Nel maggio 2013, tuttavia, si è verificato un episodio di particolare rilievo per la Sardegna perché nell’Università di Cagliari, il Dipartimento di scienze sociali e delle Istituzioni (diretto dal Prof. Gianfranco Bottazzi) ha siglato un accordo di cooperazione con l’Istituto culturale dell’Ambasciata iraniana a Roma, diretto dal dr. Pourmarjan. È grazie a questo accordo che è stato possibile far partire il primo corso di lingua persiana della storia della Sardegna.
In un periodo di soli tagli alla cultura, con un costo minimo, la lingua persiana è divenuta un insegnamento del corso di Laurea Magistrale in Governance e Sistema Globale (presieduto dal Prof. Giovanni Sistu).
Va segnalato, inoltre, che l’Istituto culturale iraniano ha incaricato una docente altamente qualificata: Bianca Maria Filippini, già nota docente all’Università della Tuscia di Viterbo, e una delle responsabili della casa editrice Ponte33, specializzata in letteratura persiana contemporanea e vincitrice nel 2014 del prestigioso Premio Nazionale per la Traduzione del Ministero dei Beni Culturali.

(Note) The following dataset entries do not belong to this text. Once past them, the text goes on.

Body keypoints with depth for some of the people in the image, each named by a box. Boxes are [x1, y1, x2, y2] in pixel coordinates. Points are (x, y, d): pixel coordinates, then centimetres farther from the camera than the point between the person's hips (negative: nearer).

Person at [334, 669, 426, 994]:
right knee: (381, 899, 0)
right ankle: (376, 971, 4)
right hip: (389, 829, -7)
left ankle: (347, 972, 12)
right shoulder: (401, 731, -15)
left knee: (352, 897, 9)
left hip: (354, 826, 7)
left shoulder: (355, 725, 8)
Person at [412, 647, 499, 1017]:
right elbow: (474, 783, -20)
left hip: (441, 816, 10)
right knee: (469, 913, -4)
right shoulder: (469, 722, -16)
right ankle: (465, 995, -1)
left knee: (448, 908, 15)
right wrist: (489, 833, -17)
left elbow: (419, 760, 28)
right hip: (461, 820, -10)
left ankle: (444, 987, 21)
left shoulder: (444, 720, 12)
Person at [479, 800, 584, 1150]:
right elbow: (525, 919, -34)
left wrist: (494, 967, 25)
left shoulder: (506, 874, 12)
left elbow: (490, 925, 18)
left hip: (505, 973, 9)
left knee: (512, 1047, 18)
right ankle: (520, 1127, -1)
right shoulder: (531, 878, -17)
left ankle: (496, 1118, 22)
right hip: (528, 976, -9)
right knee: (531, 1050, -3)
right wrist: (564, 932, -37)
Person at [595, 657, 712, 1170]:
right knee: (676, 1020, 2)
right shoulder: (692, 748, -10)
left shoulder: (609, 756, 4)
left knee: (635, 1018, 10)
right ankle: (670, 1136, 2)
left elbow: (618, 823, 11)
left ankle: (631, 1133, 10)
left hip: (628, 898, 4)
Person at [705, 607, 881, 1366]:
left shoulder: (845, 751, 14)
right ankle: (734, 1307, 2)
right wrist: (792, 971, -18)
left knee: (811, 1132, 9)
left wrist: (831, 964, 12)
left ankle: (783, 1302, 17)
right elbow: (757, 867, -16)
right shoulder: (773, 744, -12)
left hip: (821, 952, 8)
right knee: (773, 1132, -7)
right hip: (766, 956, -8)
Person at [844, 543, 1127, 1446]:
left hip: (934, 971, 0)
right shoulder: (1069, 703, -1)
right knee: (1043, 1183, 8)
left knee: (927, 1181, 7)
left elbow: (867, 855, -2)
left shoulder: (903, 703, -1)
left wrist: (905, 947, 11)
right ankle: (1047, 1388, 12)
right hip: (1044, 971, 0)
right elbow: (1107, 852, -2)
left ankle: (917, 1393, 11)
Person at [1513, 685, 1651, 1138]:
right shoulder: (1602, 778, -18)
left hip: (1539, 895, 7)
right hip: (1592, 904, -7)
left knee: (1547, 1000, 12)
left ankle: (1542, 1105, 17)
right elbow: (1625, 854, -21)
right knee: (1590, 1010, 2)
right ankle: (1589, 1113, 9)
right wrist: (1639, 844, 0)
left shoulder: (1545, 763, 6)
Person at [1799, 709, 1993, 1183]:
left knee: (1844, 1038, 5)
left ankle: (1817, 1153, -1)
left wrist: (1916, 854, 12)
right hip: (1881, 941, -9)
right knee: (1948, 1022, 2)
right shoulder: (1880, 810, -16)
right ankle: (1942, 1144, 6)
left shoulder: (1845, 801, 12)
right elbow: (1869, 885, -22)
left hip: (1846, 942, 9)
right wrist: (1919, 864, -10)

Insomma, il meglio disponibile a livello italiano.
Come detto, l’attivazione del corso è importante non solo in virtù della peculiarità della lingua, della storia e della letteratura iraniana, ma anche rispetto alla necessità di lanciare una nuova tradizione di studi iranici negli atenei sardi. Se è vero che la nostra isola, come è stato ripetuto negli ultimi anni, vuole rivendicare il suo ruolo nel Mediterraneo ponendosi come terra di pace in grado di unire le sponde del bacino mediterraneo, allora è doveroso sviluppare quella tradizione di studi inaugurata, in senso arabistico, dai già citati eminenti studiosi allievi di Bausani. In questa ottica, le università hanno il compito di fornire strumenti adeguati e idonei a comprendere il Mediterraneo e i suoi popoli. Hanno il dovere di istruire e formare personalità in grado di interagire e tessere relazioni con il mondo islamico.

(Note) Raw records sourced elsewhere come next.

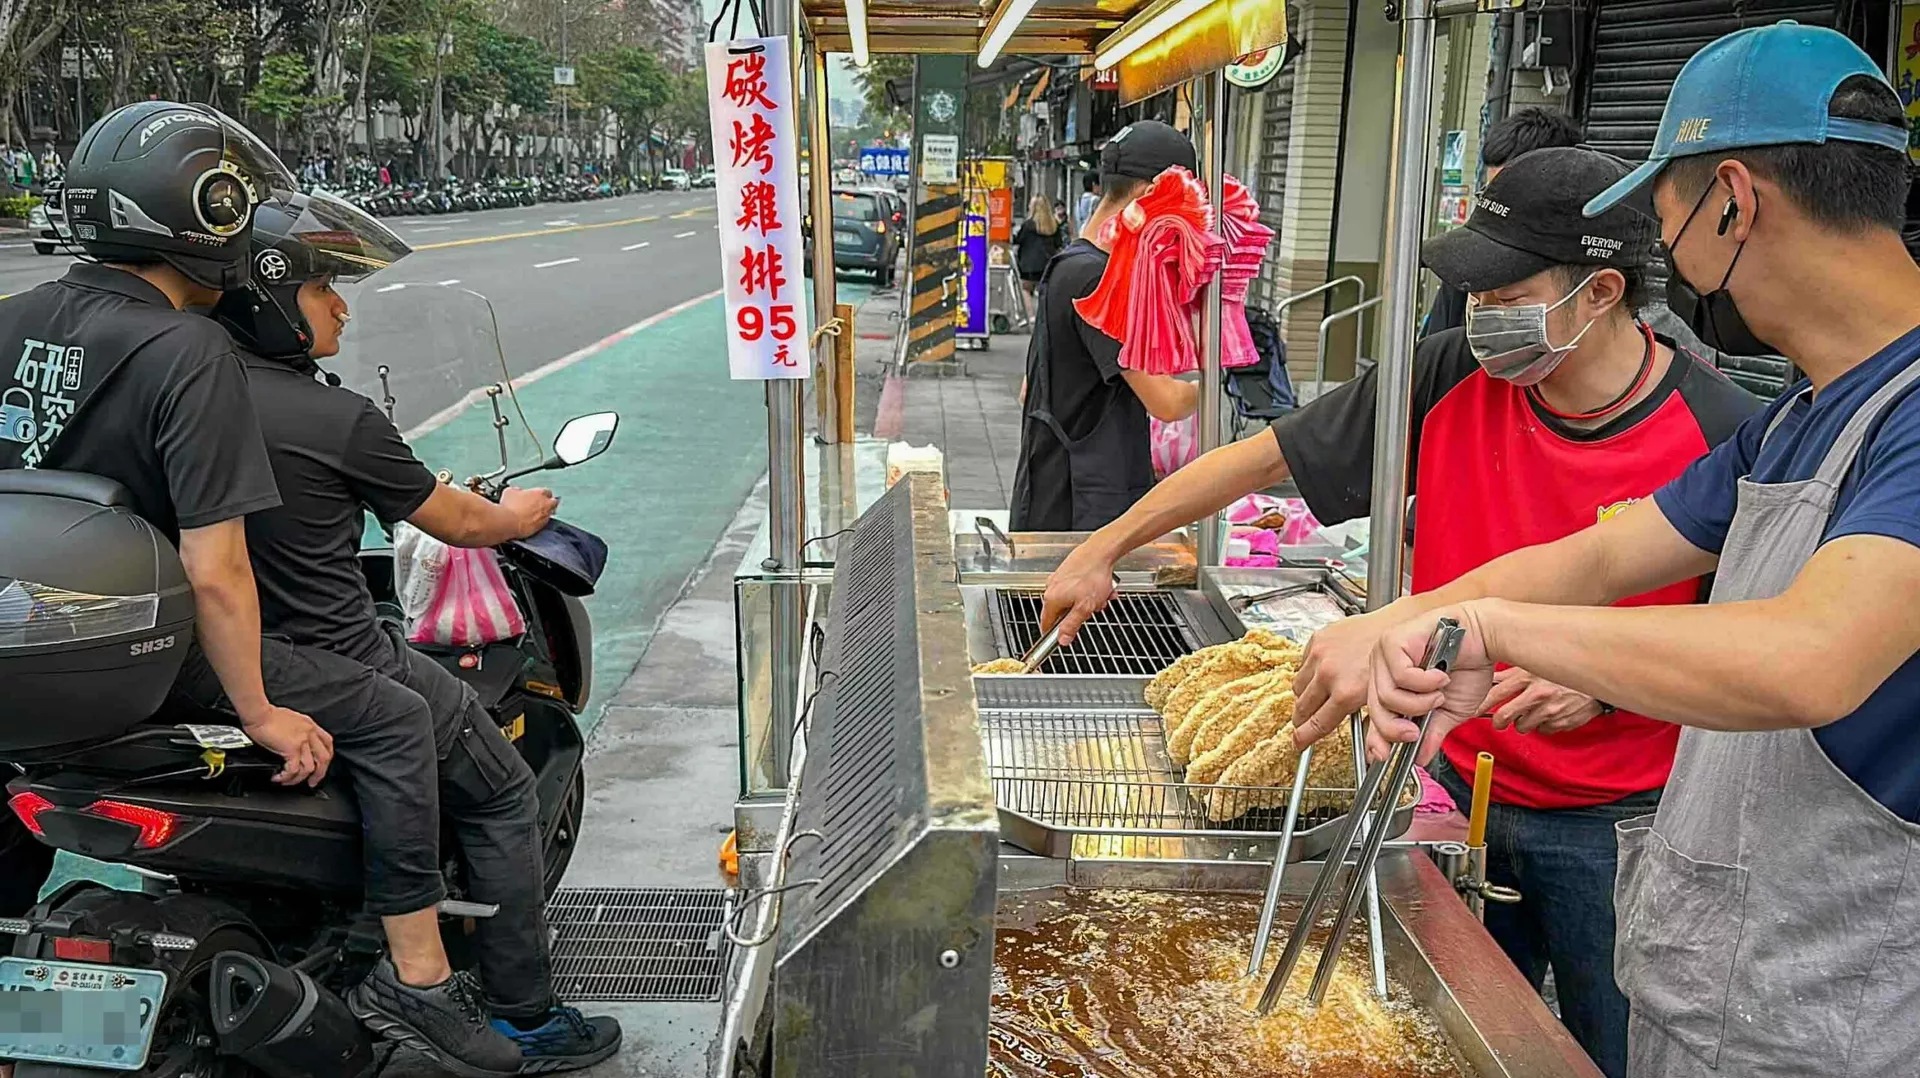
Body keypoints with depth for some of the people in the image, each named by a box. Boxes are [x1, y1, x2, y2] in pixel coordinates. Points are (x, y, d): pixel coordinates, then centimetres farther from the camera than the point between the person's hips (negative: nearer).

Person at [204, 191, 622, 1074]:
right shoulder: (340, 420, -17)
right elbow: (457, 522, -4)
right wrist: (516, 516, 17)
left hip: (212, 661, 8)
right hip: (334, 666, -8)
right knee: (502, 793, 7)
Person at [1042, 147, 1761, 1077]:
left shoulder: (1721, 434, -17)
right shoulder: (1450, 379, -9)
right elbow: (1266, 455, -2)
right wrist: (1108, 546, 0)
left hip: (1617, 826, -3)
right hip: (1463, 783, 3)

In questa missione, non si può prescindere dallo studio della lingua come strumento di un sano confronto e interscambio culturale. La lingua è portatrice di cultura. E solo in questa chiave è possibile dare vita a un nuovo paradigma culturale capace di comprendere la complessità dei popoli e delle loro culture. L’Università di Cagliari, pertanto, una volta tanto si è segnalata per apertura e lungimiranza. Non, come più spesso è capitato in tempi recenti, per chiusura mentale e scarsa attenzione alla dimensione più squisitamente culturale e umanistica.
Paolo Muscas è studioso del mondo turco-iranico. Profondo conoscitore della lingua persiana, del turco nelle sue varianti. Attualmente svolge attività di consulenza a Tashkent.